In this paper, we proposed four different forms of Hyper-Heuristics as selectors of crossover operators in NSGA-II. We use two different selection mechanisms: the selection of one operator per generation and the distribution of the generation to all operators. With the first, we build the HHX-S algorithm and with the latter, we build the HHX-D algorithm. In a first experimental evaluation, we concluded, that the distribution has a well explorative behaviour and the selection has a well exploiting behaviour. We named two different problems: The Learning Bias and the Learning Offset, which could both be minimized by using a combination of both algorithm. Therefore, we used an evolving approach with three stages (distribution, selection, exploitation) named HHX-E and an alternating approach with resets of the score in every 10th generation, named HHX-A. In a second experimental evaluation, we concluded that HHX-A is the most successful algorithm out of the presented four. It has a fast learning due to the distribution part, but it is not biased in different phases, so that new obstacles are faced without information that are not applicable any more.
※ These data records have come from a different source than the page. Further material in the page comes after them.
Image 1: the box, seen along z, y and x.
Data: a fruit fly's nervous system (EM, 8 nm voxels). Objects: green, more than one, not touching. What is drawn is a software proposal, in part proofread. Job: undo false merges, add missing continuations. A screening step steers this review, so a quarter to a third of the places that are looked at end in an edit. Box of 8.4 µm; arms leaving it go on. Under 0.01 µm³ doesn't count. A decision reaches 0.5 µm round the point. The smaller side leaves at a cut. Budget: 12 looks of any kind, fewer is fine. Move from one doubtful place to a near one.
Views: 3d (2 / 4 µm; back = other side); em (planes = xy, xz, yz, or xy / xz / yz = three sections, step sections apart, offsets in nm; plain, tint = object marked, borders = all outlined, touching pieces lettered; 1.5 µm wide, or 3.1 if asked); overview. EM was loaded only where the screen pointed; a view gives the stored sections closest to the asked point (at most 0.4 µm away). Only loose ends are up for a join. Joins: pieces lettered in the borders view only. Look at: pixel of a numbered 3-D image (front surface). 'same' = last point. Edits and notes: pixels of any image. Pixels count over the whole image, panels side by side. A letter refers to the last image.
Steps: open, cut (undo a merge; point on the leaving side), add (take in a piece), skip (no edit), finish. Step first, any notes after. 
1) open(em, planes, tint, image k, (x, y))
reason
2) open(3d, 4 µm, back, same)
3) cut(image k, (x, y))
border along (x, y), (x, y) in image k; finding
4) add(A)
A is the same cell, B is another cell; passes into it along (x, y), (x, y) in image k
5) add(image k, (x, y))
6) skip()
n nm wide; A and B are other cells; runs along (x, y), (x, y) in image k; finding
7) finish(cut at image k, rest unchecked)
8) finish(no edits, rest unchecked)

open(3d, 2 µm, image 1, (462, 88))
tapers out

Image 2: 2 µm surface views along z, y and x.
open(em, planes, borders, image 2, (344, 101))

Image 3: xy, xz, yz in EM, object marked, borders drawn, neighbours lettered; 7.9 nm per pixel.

We consider HHX-A as a successful Hyper-Heuristic, as it selects well performing crossover operators in every situation. As the learning offset is not resolved, it is still a difficulty to outperform the best crossover operator in the pool. Nevertheless, this method prevents the user from deciding about the operator by themselves and makes it easier to work with problems without any known properties.

Our future work is to look more into the other parts of the Hyper-Heuristic. The crossover operators in the pool could be further examined to select a better variety with fewer operators. The smaller the number of operators, the faster the Hyper-Heuristic can learn. Thus, it could be another method to minimize the learning offset.